--- Exercise input Enclosed Below ---
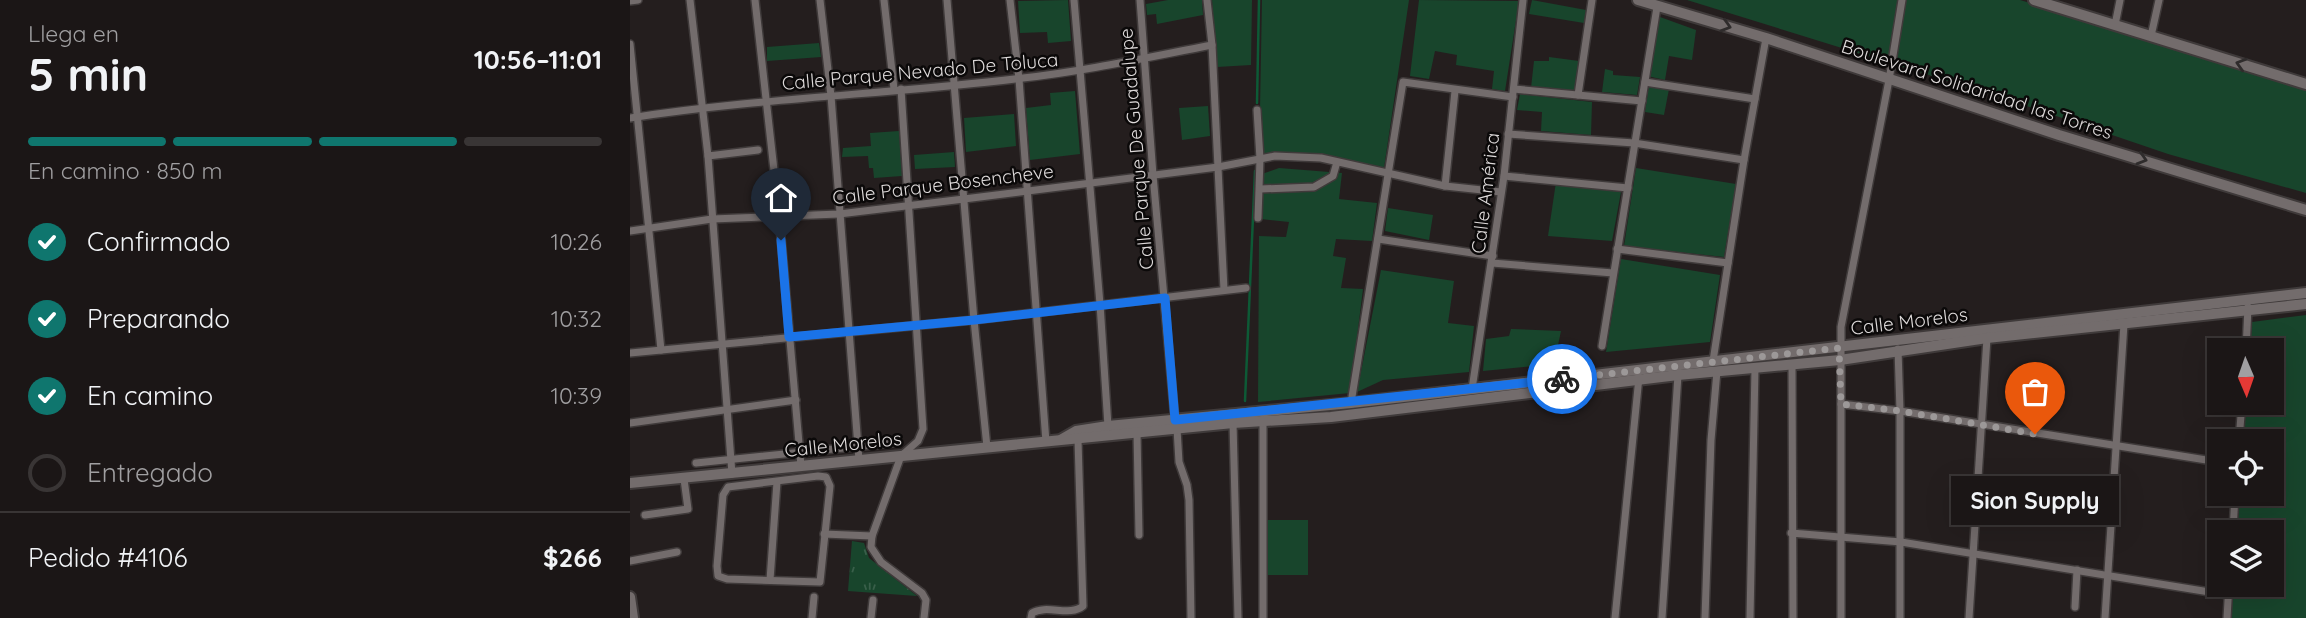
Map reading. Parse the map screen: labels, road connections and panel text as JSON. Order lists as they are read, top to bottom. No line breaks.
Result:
{"streets":{"main road":["Boulevard Solidaridad las Torres","Calle Morelos"],"street":["Calle Parque Nevado De Toluca","Calle Parque De Guadalupe","Calle Parque Bosencheve","Calle América"]},"crossings":[["Calle Parque Nevado De Toluca","Calle Parque De Guadalupe"],["Calle Parque De Guadalupe","Calle Parque Bosencheve"],["Calle Parque De Guadalupe","Calle Morelos"],["Calle Parque Bosencheve","Calle América"],["Calle América","Calle Morelos"]],"one_way":["Boulevard Solidaridad las Torres"],"places":["Sion Supply"],"north":"bottom","page":{"heading":["5 min","Llega en","10:56–11:01"],"panel":["Pedido #4106","$266"],"bar":"En camino · 850 m","list":[["Confirmado","10:26"],["Preparando","10:32"],["En camino","10:39"],"Entregado"],"bubble":"Sion Supply"}}
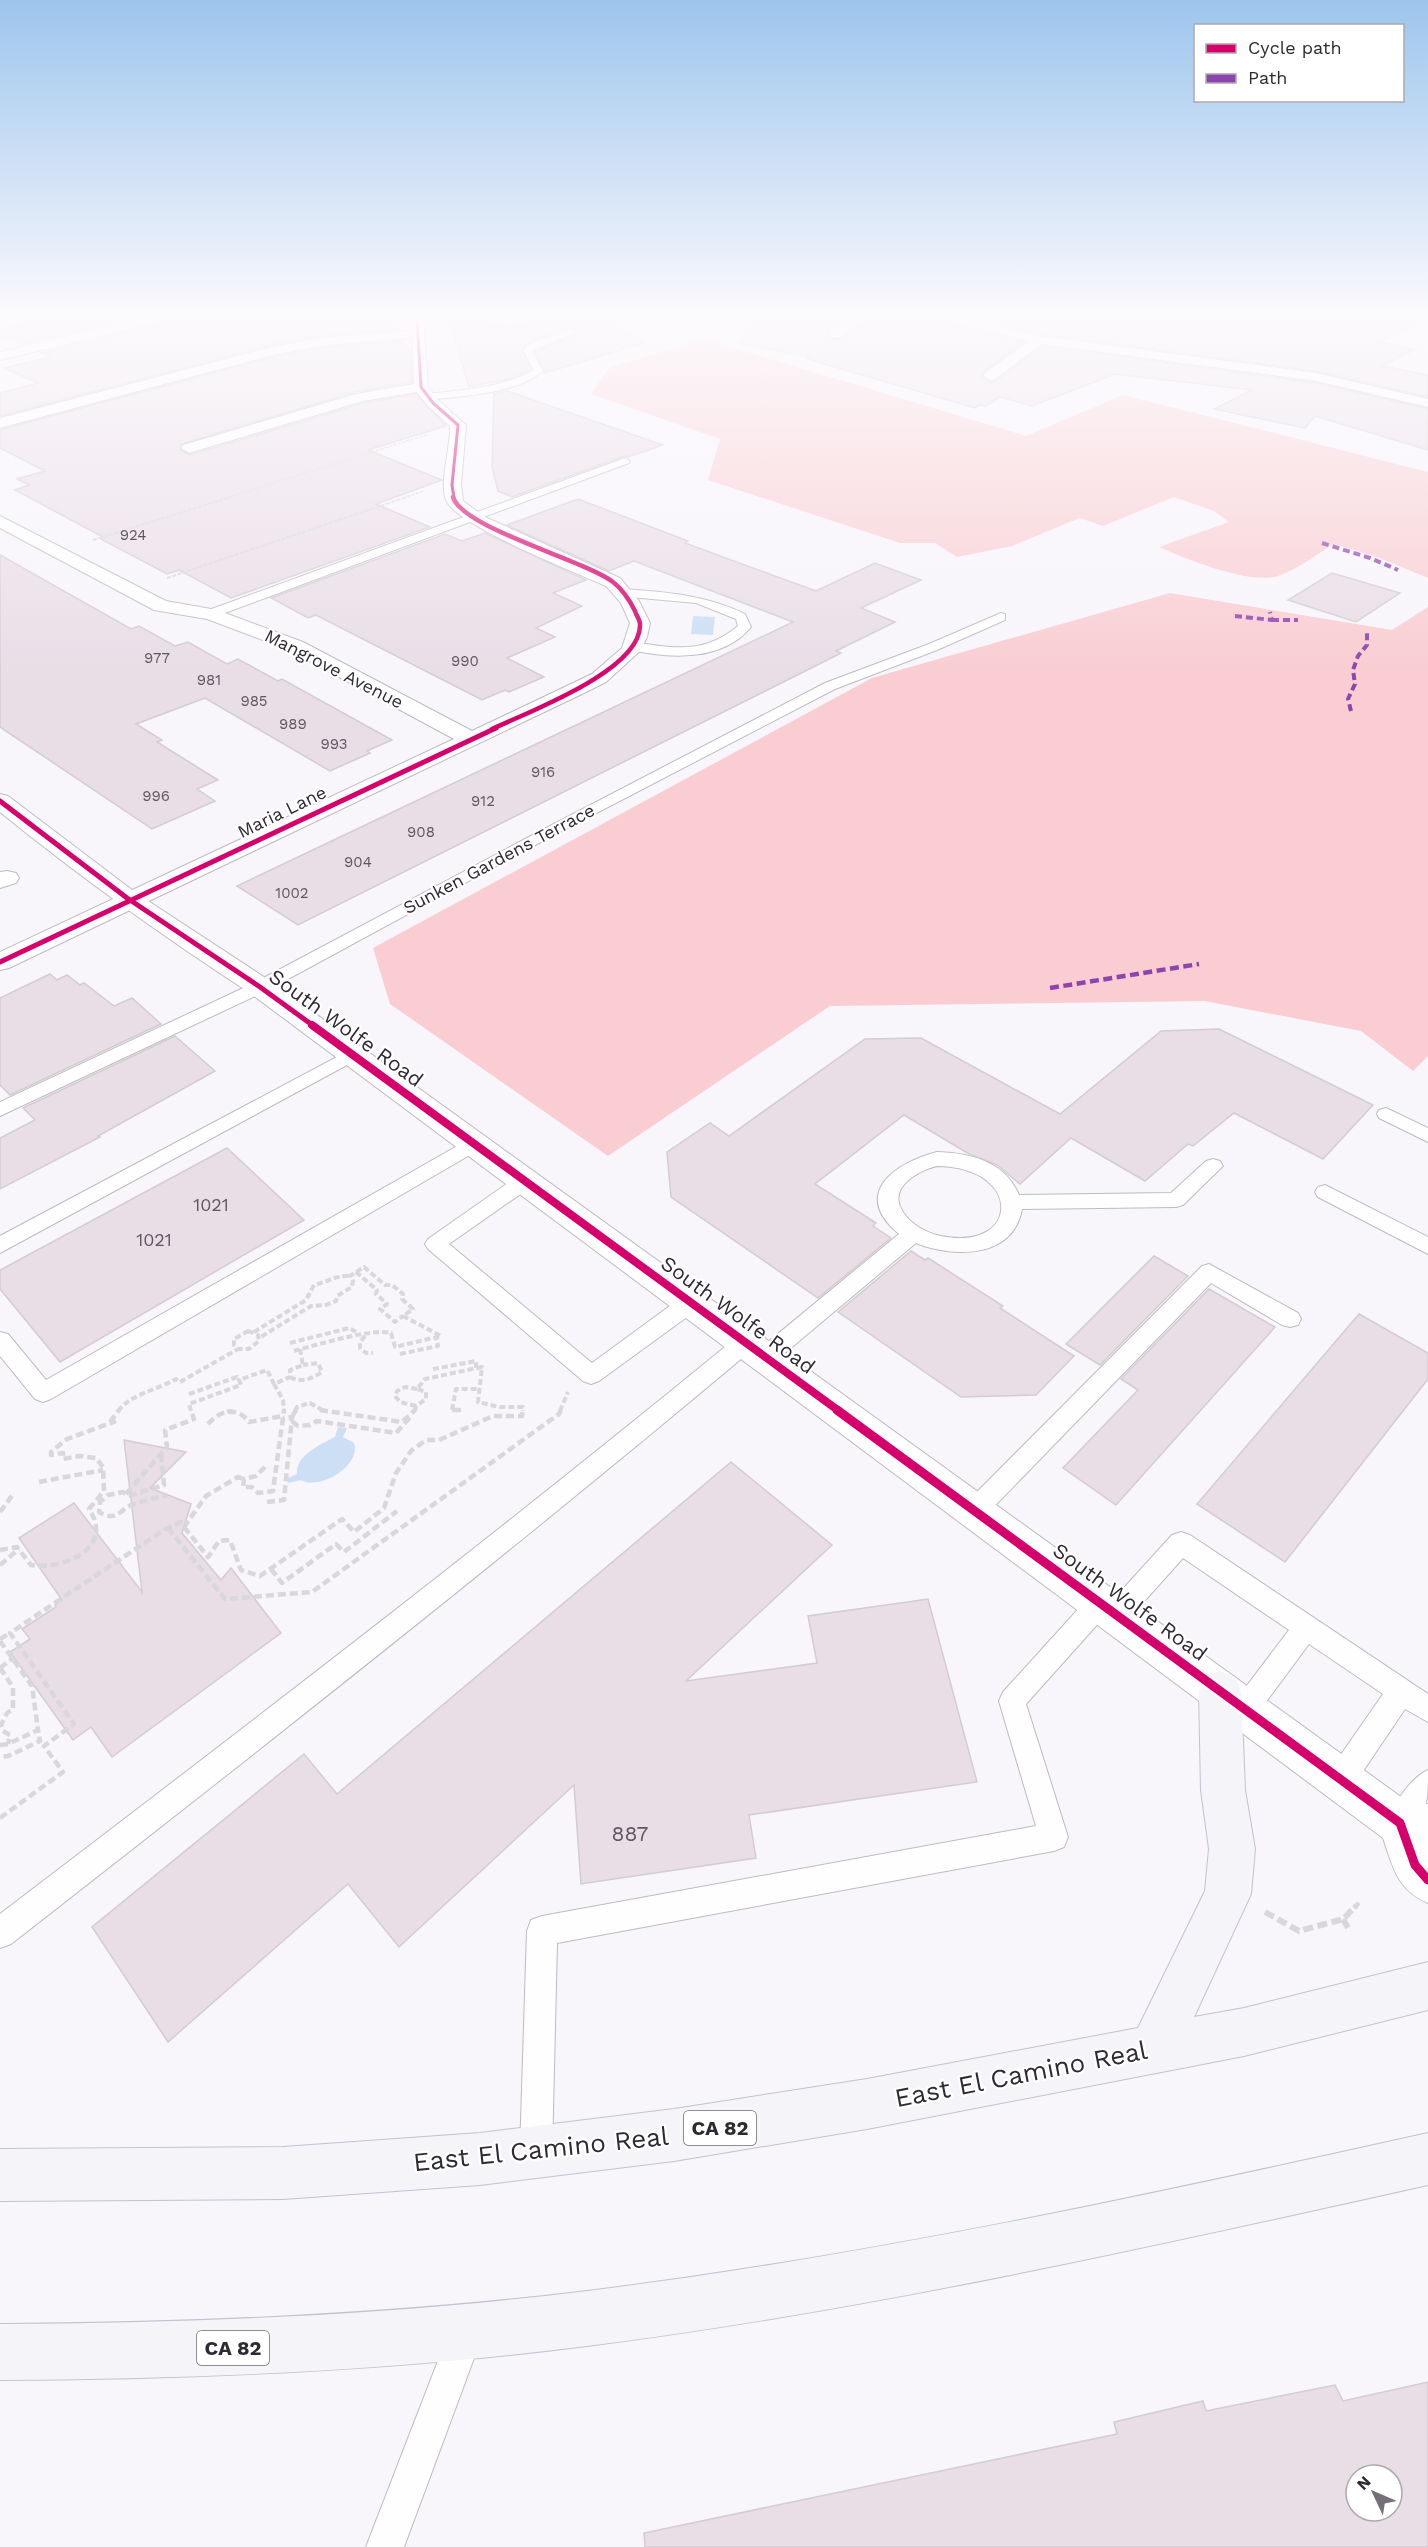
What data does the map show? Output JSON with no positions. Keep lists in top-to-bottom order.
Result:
{
  "streets": {
    "main road": ["East El Camino Real", "CA 82"],
    "street": ["Mangrove Avenue", "Maria Lane", "South Wolfe Road"],
    "lane": ["Sunken Gardens Terrace"]
  },
  "crossings": [
    ["Mangrove Avenue", "Maria Lane"],
    ["Maria Lane", "South Wolfe Road"],
    ["Sunken Gardens Terrace", "South Wolfe Road"]
  ],
  "house_numbers": [
    "924",
    "977",
    "990",
    "981",
    "985",
    "989",
    "993",
    "916",
    "996",
    "912",
    "908",
    "904",
    "1002",
    "1021",
    "1021",
    "887"
  ],
  "legend": ["Cycle path", "Path"],
  "north": "top left"
}
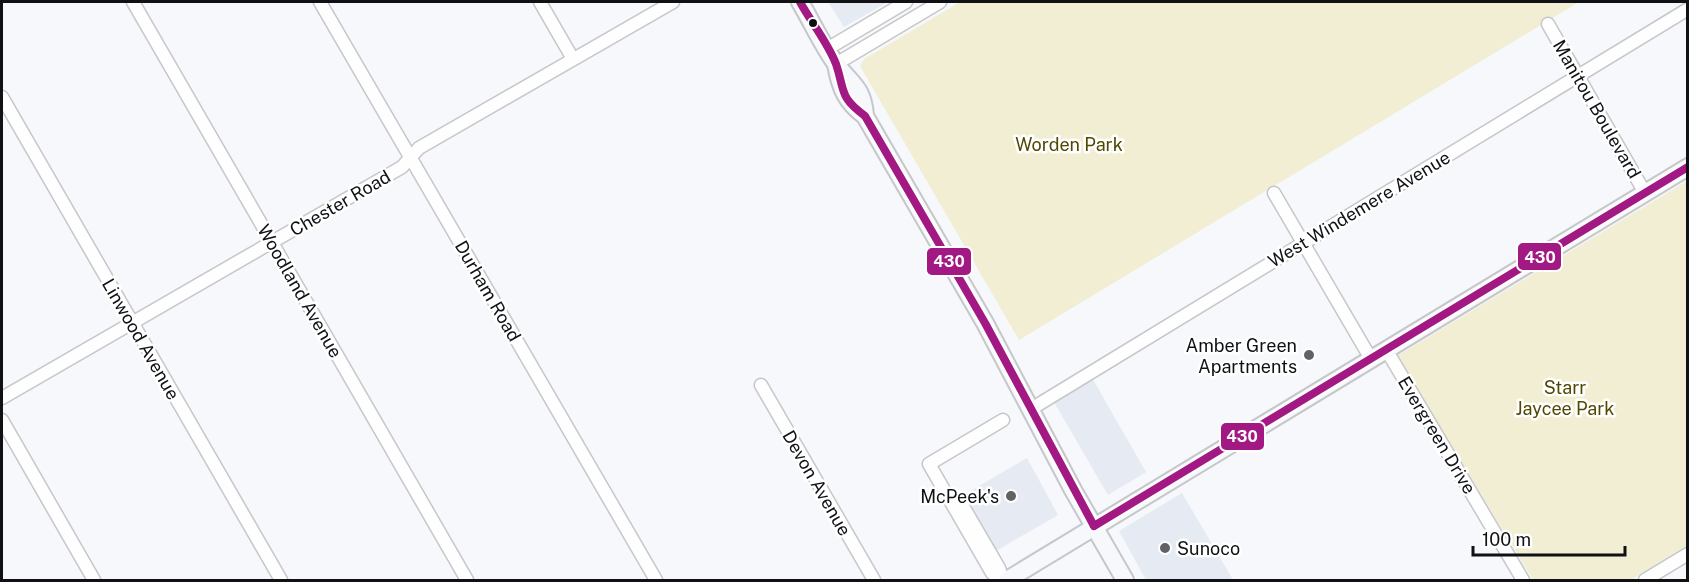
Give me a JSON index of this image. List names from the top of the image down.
{
  "streets": {
    "street": [
      "Manitou Boulevard",
      "Chester Road",
      "West Windemere Avenue",
      "Woodland Avenue",
      "Durham Road",
      "Linwood Avenue",
      "Evergreen Drive",
      "Devon Avenue"
    ]
  },
  "crossings": [
    ["Manitou Boulevard", "West Windemere Avenue"],
    ["Chester Road", "Woodland Avenue"],
    ["Chester Road", "Durham Road"],
    ["Chester Road", "Linwood Avenue"]
  ],
  "parks": ["Worden Park", "Starr Jaycee Park"],
  "places": ["Amber Green Apartments", "McPeek's", "Sunoco"],
  "lines": ["transit line 430"],
  "scale_bar": "100 m"
}
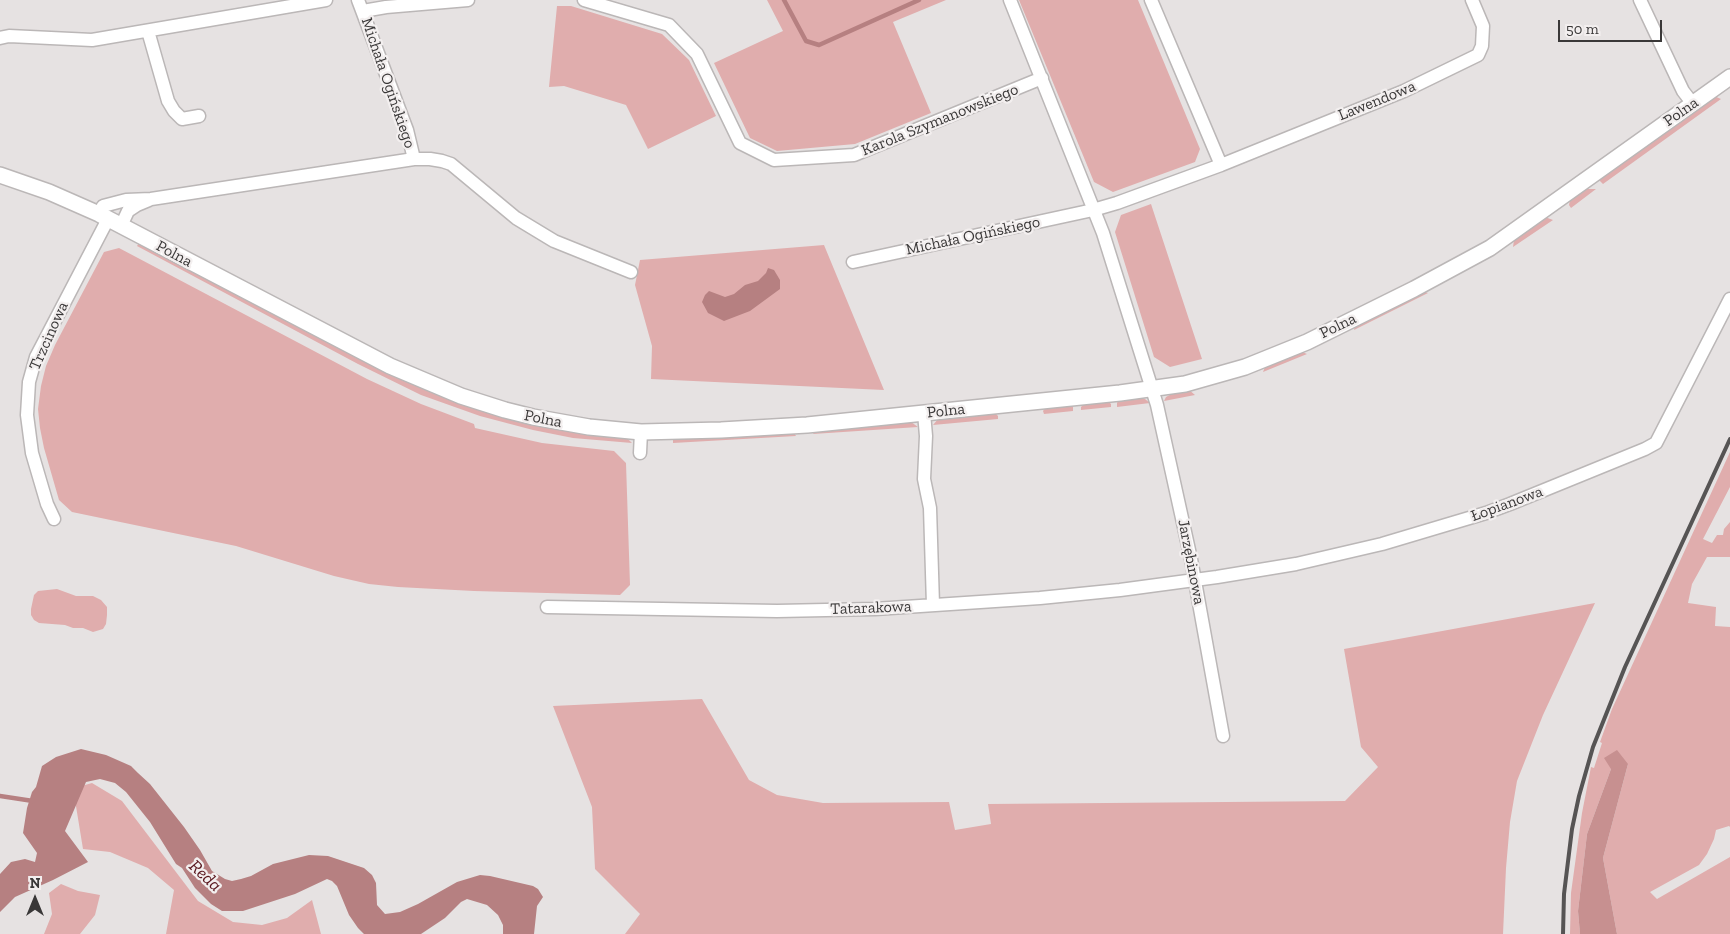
--- End of Enclosed Exercise input ---
Activity: From the first line to the last, repeat the records exactly, leaving out the pictures.

Result of the exercise:
Map reading. Parse the map screen: labels, road connections and panel text as JSON. Order lists as they are read, top to bottom. No line breaks.
Result:
{"streets":{"main road":["Boulevard Solidaridad las Torres","Calle Morelos"],"street":["Calle Parque Nevado De Toluca","Calle Parque De Guadalupe","Calle Parque Bosencheve","Calle América"]},"crossings":[["Calle Parque Nevado De Toluca","Calle Parque De Guadalupe"],["Calle Parque De Guadalupe","Calle Parque Bosencheve"],["Calle Parque De Guadalupe","Calle Morelos"],["Calle Parque Bosencheve","Calle América"],["Calle América","Calle Morelos"]],"one_way":["Boulevard Solidaridad las Torres"],"places":["Sion Supply"],"north":"bottom","page":{"heading":["5 min","Llega en","10:56–11:01"],"panel":["Pedido #4106","$266"],"bar":"En camino · 850 m","list":[["Confirmado","10:26"],["Preparando","10:32"],["En camino","10:39"],"Entregado"],"bubble":"Sion Supply"}}
What data does the map show? Output JSON with no positions. Keep lists in top-to-bottom order.
Result:
{
  "streets": {
    "main road": ["East El Camino Real", "CA 82"],
    "street": ["Mangrove Avenue", "Maria Lane", "South Wolfe Road"],
    "lane": ["Sunken Gardens Terrace"]
  },
  "crossings": [
    ["Mangrove Avenue", "Maria Lane"],
    ["Maria Lane", "South Wolfe Road"],
    ["Sunken Gardens Terrace", "South Wolfe Road"]
  ],
  "house_numbers": [
    "924",
    "977",
    "990",
    "981",
    "985",
    "989",
    "993",
    "916",
    "996",
    "912",
    "908",
    "904",
    "1002",
    "1021",
    "1021",
    "887"
  ],
  "legend": ["Cycle path", "Path"],
  "north": "top left"
}
Give me a JSON index of this image. List names from the top of the image down.
{
  "streets": {
    "street": [
      "Manitou Boulevard",
      "Chester Road",
      "West Windemere Avenue",
      "Woodland Avenue",
      "Durham Road",
      "Linwood Avenue",
      "Evergreen Drive",
      "Devon Avenue"
    ]
  },
  "crossings": [
    ["Manitou Boulevard", "West Windemere Avenue"],
    ["Chester Road", "Woodland Avenue"],
    ["Chester Road", "Durham Road"],
    ["Chester Road", "Linwood Avenue"]
  ],
  "parks": ["Worden Park", "Starr Jaycee Park"],
  "places": ["Amber Green Apartments", "McPeek's", "Sunoco"],
  "lines": ["transit line 430"],
  "scale_bar": "100 m"
}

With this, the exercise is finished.